1.6 Programming Interfaces[edit | edit source]
Most database systems provide interactive interface where SQL commands can be typed and given as input to database system, which will retrieve and display the resultant records. For example, in a computer system where MYSQL RDBMS is installed, the command mysql will start the interactive interface. This tool is convenient for schema creation and for occasional adhoc queries. However majority of database interactions in practice are executed though programs. These programs are generally called as database applications. As more than 90% of applications involve database, we shall say all applications are database applications.

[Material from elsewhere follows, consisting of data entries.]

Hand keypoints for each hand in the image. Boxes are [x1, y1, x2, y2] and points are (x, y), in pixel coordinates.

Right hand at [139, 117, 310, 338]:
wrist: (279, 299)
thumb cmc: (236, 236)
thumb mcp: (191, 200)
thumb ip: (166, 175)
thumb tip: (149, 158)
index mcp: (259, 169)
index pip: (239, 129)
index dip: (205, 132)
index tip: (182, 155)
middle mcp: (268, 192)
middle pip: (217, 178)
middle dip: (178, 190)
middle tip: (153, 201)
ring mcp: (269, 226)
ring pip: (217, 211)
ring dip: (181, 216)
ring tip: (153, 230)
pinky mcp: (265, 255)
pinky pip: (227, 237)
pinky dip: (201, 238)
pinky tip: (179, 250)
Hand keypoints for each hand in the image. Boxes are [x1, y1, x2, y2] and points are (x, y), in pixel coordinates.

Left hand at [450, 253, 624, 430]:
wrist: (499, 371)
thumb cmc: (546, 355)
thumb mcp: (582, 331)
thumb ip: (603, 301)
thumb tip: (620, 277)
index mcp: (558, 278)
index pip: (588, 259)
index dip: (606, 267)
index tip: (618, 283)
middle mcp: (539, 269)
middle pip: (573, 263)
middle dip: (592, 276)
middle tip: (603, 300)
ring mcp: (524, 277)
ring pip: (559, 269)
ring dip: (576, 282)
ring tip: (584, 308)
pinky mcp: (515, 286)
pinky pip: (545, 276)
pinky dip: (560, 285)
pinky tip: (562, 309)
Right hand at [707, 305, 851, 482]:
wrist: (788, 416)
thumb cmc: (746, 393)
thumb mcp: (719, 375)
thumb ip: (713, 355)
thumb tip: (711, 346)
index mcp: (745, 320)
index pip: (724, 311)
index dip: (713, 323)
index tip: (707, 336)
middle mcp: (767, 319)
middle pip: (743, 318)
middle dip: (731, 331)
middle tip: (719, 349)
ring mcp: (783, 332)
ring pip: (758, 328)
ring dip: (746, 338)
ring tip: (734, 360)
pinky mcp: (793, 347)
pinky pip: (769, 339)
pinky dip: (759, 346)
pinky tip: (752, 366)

There are three ways to access database programmatically
- Embedded SQL – Embedding SQL Commands in a general purpose programming language. Database statements are embedded into the programming language and are identified by preprocessor with prefix “EXEC SQL”. These pre processors convert these statements into DBMS generated code. ESQL for C/C++ and SQLJ for Java.
- Native language drivers – standard interface on top of SQL commands. These provide functions to connect to database execute statement, retrieve resultant records, etc. ODBC, JDBC are examples
- Proprietary language/drivers – PL/SQL, PHP drivers. Mysql Provides PHP driver to access the database.